* _Compito scritto_
Prosegui il brano sul film ambientato sull'isola di frontiera, ripartendo subito dopo la sua ultima frase.

* _Brano del testo_
**********

Rispetto alle minacce di un passato che fatica ad articolare le sue ragioni e di un futuro che si presenta come troppo scontato, in un tempo presente ormai sfilacciato in cerca di senso, pare resistere il rito – il funerale degli isolani morti in mare, la bella assemblea omerica dei vecchi dell’isola – che però presto si rivela praticato più per superstiziosa indolenza, o per rabbioso orgoglio, che per fede nella qualità del proprio tempo. La cristiana, eppure paganissima, commemorazione funebre per il pescatore scomparso in mare officiata ogni anno da tutto il paese e con in testa il vecchio padre, Ernesto, la moglie Giulietta (Donatella Finocchiaro), il figlio Filippo (Filippo Pucillo) e il fratello Nino (Beppe Fiorello) non è più congrua rispetto a una perdita che non rientra in alcun ordine soprattutto perché, di fatto, non è risarcita da nessun ricambio generazionale. L’esito nobile e fiero dell’emozionante assemblea dei vecchi marinai che cercano di formulare le leggi non scritte che da sempre vigono in mare – leggi di solidarietà e di accoglienza al naufrago in difficoltà – non ha alcuna attualità rispetto alle leggi feroci di uno stato di cui il film mette in evidenza tutta l’ottusità. Lo stato, nel volto più screditato del governo in carica in Italia alla data in cui esce il film (settembre 2011), nelle direttive legislative ma anche nelle facce dei suoi sgherri incaricati di perpetuare la banalità del male, si ricorda di questi suoi territori di frontiera solo per giocare oscenamente con le vite umane – la tenuta sociale ed economica dei cittadini italiani che vivono alle frontiere del paese, e le vite fisiche dei migranti che sognano l’accoglienza in terra italiana come un miraggio di nuovo mondo – tirando la corda dell’esasperazione, per avere in cambio qualche immagine ad effetto da mostrare nei telegiornali di regime o per contrattare, finché è stato formalmente in carica sull’altra sponda del mare, con il tiranno libico.

**********

* _Elenco dei dati_

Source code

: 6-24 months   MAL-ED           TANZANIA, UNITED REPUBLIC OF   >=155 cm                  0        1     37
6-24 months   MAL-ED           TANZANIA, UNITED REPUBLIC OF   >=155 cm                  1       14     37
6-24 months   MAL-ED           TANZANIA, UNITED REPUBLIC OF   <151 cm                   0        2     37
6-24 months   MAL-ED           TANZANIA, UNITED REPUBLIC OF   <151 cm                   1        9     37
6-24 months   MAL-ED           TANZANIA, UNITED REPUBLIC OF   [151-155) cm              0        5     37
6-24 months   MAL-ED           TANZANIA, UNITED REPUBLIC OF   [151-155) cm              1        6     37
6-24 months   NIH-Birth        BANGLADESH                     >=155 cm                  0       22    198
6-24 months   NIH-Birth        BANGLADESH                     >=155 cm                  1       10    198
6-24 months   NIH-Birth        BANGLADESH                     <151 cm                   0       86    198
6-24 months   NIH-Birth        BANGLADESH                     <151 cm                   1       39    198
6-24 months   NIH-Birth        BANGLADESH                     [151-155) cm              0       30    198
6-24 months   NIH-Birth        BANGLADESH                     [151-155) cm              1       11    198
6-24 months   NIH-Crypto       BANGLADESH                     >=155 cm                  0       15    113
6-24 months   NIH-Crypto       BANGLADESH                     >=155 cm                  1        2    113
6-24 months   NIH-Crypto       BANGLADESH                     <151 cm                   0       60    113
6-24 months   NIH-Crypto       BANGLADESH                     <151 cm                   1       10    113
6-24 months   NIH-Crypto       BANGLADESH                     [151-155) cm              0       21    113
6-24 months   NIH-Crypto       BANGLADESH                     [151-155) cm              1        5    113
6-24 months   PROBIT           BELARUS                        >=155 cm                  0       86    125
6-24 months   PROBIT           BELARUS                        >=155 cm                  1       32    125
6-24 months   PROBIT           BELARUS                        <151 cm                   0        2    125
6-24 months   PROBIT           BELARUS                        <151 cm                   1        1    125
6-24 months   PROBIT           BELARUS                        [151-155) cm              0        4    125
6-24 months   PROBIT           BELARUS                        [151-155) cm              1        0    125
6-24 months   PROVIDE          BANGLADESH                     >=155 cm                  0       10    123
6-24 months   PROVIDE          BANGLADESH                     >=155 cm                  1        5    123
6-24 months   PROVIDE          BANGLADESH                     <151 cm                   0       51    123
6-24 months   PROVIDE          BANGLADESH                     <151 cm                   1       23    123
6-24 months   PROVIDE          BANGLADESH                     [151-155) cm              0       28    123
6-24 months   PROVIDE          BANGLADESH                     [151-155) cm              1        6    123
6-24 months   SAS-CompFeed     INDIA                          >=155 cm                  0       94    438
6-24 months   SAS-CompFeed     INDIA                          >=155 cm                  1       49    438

**********

* _Risultato dell'esercizio_
Nell’isola, i riti che per secoli hanno tenuto coesa la comunità non servono più né per confortare il dolore né per rinsaldare solidarietà di affetti e pulsioni ormai tutti centrifughi; ma non servono neppure per trovare formule di dicibilità del presente. Più efficace è il rito laico di liberazione individuale: il rito di ripulitura della casa dai ricordi ammuffiti come la carta da parati che Giulietta strappa con rabbia (ed è, nel film, la prima irruzione di una catartica violenza), eliminando per sempre la memoria concreta dello sposo scomparso in mare e promettendosi così una nuova vita. Efficaci, almeno per salvare qualche singolo destino fra tante derive di speranze, sono i gesti elementari dell’accoglienza che Ernesto insegna al nipote Filippo. Efficace – concretamente maieutica – è la cura tutta femminile che Giulietta non può che prestare alla clandestina che dà alla luce una nuova vita, ma insieme anche espelle l’incubo del suo recente passato. Ed efficace è anche la danza, liberatoria nella sua stolta vanità, con cui Nino fa dimenticare ai turisti in vacanza nell’isola la verità quotidiana degli sbarchi.

Crialese è capace di sorprenderci, complicando e ribaltando i luoghi comuni generici e moralisti che condannano a priori chi non è disposto a caricare sulla propria esistenza l'incapacità di uno stato che, quando c’è, sa solo mostrare il volto ostile e inumano dello sbirro o del carceriere. Se Giulietta non sa bene cosa vuole per sé, ed Ernesto conficca i suoi comportamenti nell’afasico codice deontologico del mare di cui raccoglie la tradizione, Nino costruisce il suo progetto di emancipazione sociale ed economica sullo sviluppo inevitabilmente turistico delll'isola: e sono tutti progetti di futuro tutti legittimi, comunque considerati, nell’angolatura che il regista ci propone, simpateticamente, senza cedimenti a giudizi facili e scontati.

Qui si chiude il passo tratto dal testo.